The open‑source community got Day‑0 support for DeepSeek‑V4, a 1.6‑trillion‑parameter model with a 284‑billion‑parameter Flash variant. Developers can now run inference and reinforcement‑learning (RL) training using the newly released SGLang and Miles stack, which includes custom kernels, prefix caching and speculative decoding tuned for the model’s hybrid sparse‑attention and manifold‑constrained hyper‑connections (mHC). and supports both Nvidia and AMD accelerators.

Key optimizations keep throughput near the model’s 1 M‑token context window. ShadowRadix introduces a radix‑tree index that unifies three KV pools, allowing independent lifetimes for sliding‑window and compressed slots, so a 10k‑token request stores only 128 live tokens plus shared compressed KV. HiSparse offloads inactive C4 cache to CPU memory, tripling long‑context throughput on Hopper and Blackwell GPUs during real‑world workloads.

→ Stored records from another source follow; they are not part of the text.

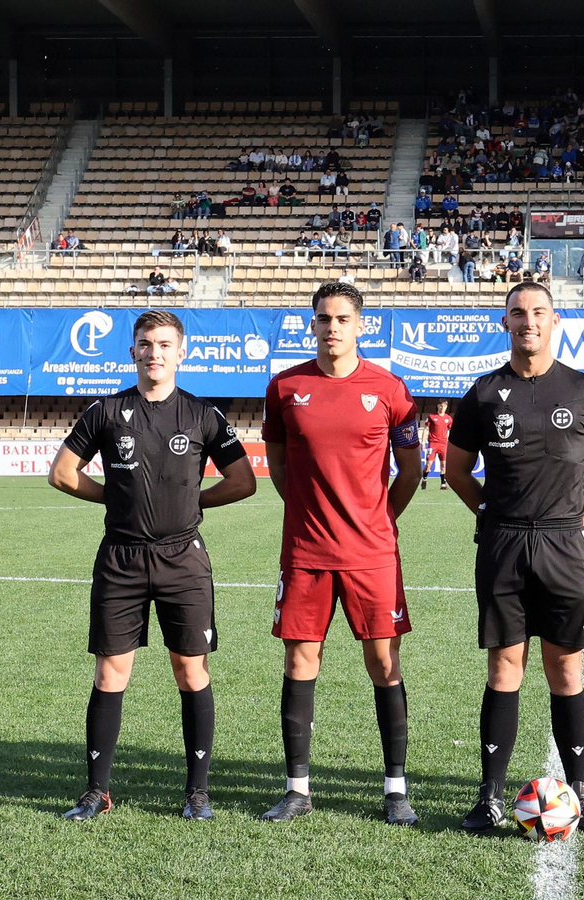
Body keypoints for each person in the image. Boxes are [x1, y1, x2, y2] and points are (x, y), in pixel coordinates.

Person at [49, 310, 256, 822]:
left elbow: (243, 480)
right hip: (120, 559)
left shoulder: (203, 414)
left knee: (190, 671)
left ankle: (197, 793)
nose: (154, 352)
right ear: (132, 351)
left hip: (183, 559)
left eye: (165, 344)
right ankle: (97, 791)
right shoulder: (106, 411)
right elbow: (61, 473)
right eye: (145, 343)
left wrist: (193, 504)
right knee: (109, 673)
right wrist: (114, 501)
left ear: (181, 353)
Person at [445, 282, 584, 836]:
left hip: (563, 547)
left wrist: (579, 519)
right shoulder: (482, 393)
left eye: (539, 312)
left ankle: (581, 793)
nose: (529, 321)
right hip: (502, 544)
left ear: (554, 322)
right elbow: (456, 471)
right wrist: (492, 512)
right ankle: (490, 797)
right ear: (505, 322)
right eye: (518, 313)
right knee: (504, 667)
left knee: (566, 668)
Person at [259, 283, 425, 826]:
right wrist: (306, 513)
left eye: (343, 318)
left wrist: (379, 520)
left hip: (371, 552)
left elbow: (411, 470)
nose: (332, 327)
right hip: (306, 551)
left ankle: (396, 789)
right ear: (312, 323)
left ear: (361, 325)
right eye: (323, 318)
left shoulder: (390, 389)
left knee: (383, 663)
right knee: (300, 661)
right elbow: (279, 465)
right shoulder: (285, 387)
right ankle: (297, 789)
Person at [421, 399, 453, 490]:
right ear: (437, 406)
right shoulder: (431, 417)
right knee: (429, 464)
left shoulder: (448, 419)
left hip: (443, 444)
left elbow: (452, 431)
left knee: (444, 465)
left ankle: (443, 484)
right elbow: (426, 429)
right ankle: (424, 479)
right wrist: (423, 443)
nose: (442, 408)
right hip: (433, 443)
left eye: (444, 406)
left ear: (446, 407)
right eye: (441, 406)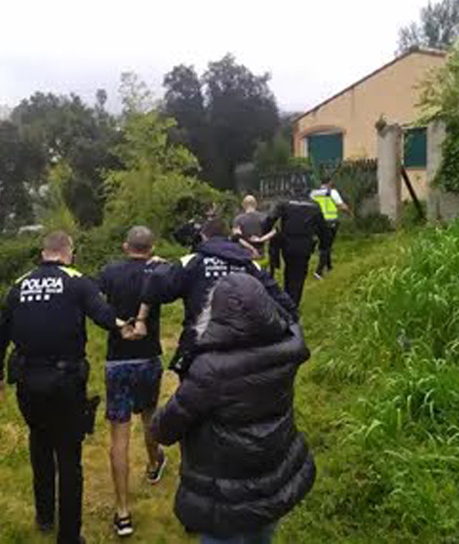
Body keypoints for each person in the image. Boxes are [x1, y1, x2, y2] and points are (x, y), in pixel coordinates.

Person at [0, 231, 130, 544]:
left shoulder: (19, 284)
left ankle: (45, 517)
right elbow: (103, 315)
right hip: (65, 383)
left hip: (27, 382)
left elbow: (0, 336)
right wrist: (125, 326)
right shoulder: (77, 280)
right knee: (68, 457)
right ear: (68, 252)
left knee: (39, 444)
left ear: (43, 252)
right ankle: (69, 536)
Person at [150, 272, 316, 544]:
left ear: (216, 313)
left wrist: (158, 419)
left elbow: (165, 429)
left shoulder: (211, 370)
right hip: (272, 471)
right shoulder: (288, 347)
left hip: (226, 492)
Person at [134, 217, 296, 376]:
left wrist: (160, 267)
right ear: (228, 237)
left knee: (195, 398)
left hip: (200, 347)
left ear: (203, 237)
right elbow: (283, 303)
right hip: (245, 348)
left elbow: (159, 287)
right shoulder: (249, 264)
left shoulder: (192, 262)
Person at [97, 226, 168, 537]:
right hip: (148, 356)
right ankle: (154, 464)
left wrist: (115, 323)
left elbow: (94, 302)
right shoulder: (159, 270)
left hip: (118, 360)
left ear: (126, 246)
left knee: (119, 437)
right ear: (150, 248)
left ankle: (123, 513)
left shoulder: (109, 272)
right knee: (149, 415)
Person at [263, 185, 330, 307]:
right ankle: (294, 302)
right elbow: (323, 229)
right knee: (299, 274)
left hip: (287, 244)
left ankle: (287, 299)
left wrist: (265, 234)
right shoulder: (314, 206)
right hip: (305, 245)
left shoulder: (284, 203)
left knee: (289, 271)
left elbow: (270, 219)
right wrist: (324, 246)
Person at [310, 177, 350, 278]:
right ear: (330, 182)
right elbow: (341, 205)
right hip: (330, 222)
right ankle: (318, 271)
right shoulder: (332, 192)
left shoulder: (314, 193)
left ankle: (329, 266)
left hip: (317, 223)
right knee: (326, 246)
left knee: (325, 244)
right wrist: (348, 211)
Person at [232, 195, 268, 260]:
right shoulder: (264, 217)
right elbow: (273, 232)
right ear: (256, 204)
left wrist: (252, 249)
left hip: (244, 254)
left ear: (243, 205)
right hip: (260, 253)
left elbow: (237, 237)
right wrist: (261, 239)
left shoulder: (238, 219)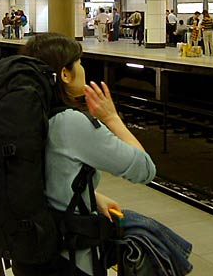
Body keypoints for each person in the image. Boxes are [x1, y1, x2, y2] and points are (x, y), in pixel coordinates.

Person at [18, 33, 156, 276]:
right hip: (70, 258)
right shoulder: (70, 123)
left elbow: (39, 178)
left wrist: (93, 196)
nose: (83, 68)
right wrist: (111, 117)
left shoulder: (26, 115)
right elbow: (144, 169)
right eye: (79, 62)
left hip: (29, 251)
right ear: (65, 74)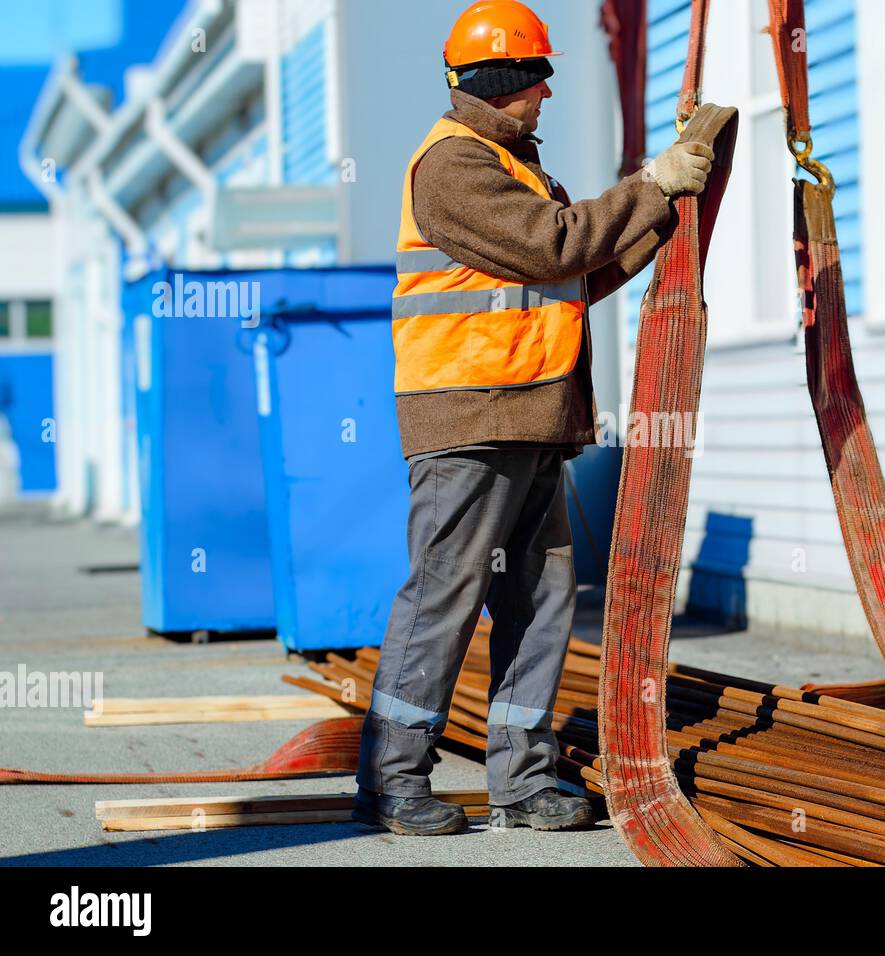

Training pipelines exploit full parallelism across data, tensor, pipeline and expert dimensions, while FP4 expert weights enable efficient MoE inference on the latest Blackwell silicon. Benchmarks show decode speed dropping less than 10 % from 4K to 900K tokens, with B200 GPUs moving from 199 to 180 tokens per second. The stack delivers significantly production‑ready serving and RL for FP4‑enabled models today.